▶ _Things to do_
**A.** Using the text on data lake zones and containers, decide whether each statement below agrees with it: (i) the text recommends enabling the hierarchical name space feature, (ii) the three data lake accounts make up three separate logical data lakes, and (iii) needing different soft delete policies for data in a container can call for more containers. Answer yes or no for each and quote the words of the text that decide it.
**B.** Rewrite the part of the text on data lake zones and containers that opens with the words "Depending on your" and closes with "on your computer.", replacing "hierarchical name space" with "hierarchical namespace".
**C.** Summarize the text on data lake zones and containers in two sentences.

-- start of Source document --

Data lake zones and containers
It's important to plan your data structure before you land it into a data lake. When you have a plan, you can use security, partitioning, and processing effectively.
For an overview of data lakes, see Overview of Azure Data Lake Storage for cloud-scale analytics.
Overview
Your three data lake accounts should align to the typical data lake layers.
Lake number | Layers | Container number | Container name |
---|---|---|---|
1 | Raw | 1 | Landing |
1 | Raw | 2 | Conformance |
2 | Enriched | 1 | Standardized |
2 | Curated | 2 | Data products |
3 | Development | 1 | Analytics sandbox |
3 | Development | # | Synapse primary storage number |
The previous table shows the standard number of containers we recommend per data landing zone. The exception to this recommendation is if different soft delete policies are required for the data in a container. These requirements determine your need for more containers.
Note
Three data lakes are illustrated in each data landing zone. The data lake sits across three data lake accounts, multiple containers, and folders, but it represents one logical data lake for your data landing zone.
Depending on your requirements, you might want to consolidate raw, enriched, and curated layers into one storage account. Keep another storage account named "development" for data consumers to bring other useful data products.
For more information about separating data lake accounts, see Storage accounts in a logical data lake.
Enable Azure Storage with the hierarchical name space feature, which allows you to efficiently manage files. The hierarchical name space feature organizes objects and files within an account into a hierarchy of directories and nested subdirectories. This hierarchy is organized the same way as the file system on your computer.

-- end of Source document --
-- start of Data entries --

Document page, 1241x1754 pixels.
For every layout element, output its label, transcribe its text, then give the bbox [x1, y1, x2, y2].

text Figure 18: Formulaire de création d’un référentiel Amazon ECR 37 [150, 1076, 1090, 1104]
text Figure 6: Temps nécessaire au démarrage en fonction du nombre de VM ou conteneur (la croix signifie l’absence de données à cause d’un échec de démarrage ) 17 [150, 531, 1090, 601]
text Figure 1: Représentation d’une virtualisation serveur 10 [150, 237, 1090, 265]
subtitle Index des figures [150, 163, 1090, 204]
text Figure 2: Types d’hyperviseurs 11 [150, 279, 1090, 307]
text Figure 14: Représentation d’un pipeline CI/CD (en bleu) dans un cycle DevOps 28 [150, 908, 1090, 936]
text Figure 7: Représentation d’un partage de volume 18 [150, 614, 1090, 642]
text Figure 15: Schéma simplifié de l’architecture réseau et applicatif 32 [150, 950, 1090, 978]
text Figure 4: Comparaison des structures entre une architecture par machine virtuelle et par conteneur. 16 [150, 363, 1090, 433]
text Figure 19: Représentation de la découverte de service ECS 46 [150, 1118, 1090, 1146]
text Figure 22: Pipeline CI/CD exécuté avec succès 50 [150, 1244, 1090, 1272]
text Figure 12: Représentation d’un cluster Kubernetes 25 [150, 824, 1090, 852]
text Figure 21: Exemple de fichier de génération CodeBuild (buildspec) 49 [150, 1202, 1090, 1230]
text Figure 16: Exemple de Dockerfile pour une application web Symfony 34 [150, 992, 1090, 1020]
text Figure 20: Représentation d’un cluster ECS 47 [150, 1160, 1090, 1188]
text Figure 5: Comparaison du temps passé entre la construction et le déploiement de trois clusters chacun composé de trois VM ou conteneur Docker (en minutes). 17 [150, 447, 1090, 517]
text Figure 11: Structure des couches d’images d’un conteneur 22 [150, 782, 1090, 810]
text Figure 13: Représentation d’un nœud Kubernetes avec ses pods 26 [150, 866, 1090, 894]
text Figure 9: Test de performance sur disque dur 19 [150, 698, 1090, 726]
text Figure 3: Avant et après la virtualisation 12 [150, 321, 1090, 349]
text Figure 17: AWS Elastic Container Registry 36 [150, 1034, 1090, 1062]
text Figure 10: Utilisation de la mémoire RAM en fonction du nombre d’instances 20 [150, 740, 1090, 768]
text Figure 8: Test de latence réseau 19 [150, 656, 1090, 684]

-- end of Data entries --

▶ _Exercise responses_
**A.**
(i) Yes: "Enable Azure Storage with the hierarchical name space feature, which allows you to efficiently manage files."
(ii) No: "it represents one logical data lake for your data landing zone."
(iii) Yes: "The exception to this recommendation is if different soft delete policies are required for the data in a container. These requirements determine your need for more containers."

**B.**
Depending on your requirements, you might want to consolidate raw, enriched, and curated layers into one storage account. Keep another storage account named "development" for data consumers to bring other useful data products.
For more information about separating data lake accounts, see Storage accounts in a logical data lake.
Enable Azure Storage with the hierarchical namespace feature, which allows you to efficiently manage files. The hierarchical namespace feature organizes objects and files within an account into a hierarchy of directories and nested subdirectories. This hierarchy is organized the same way as the file system on your computer.

**C.** Planning your data structure before landing it in a data lake lets you use security, partitioning, and processing effectively, and the three data lake accounts should align to the typical data lake layers, with a recommended number of containers per data landing zone. Although the data lake sits across three accounts, multiple containers, and folders, it represents one logical data lake, and enabling the hierarchical name space feature organizes files into a hierarchy of directories and nested subdirectories.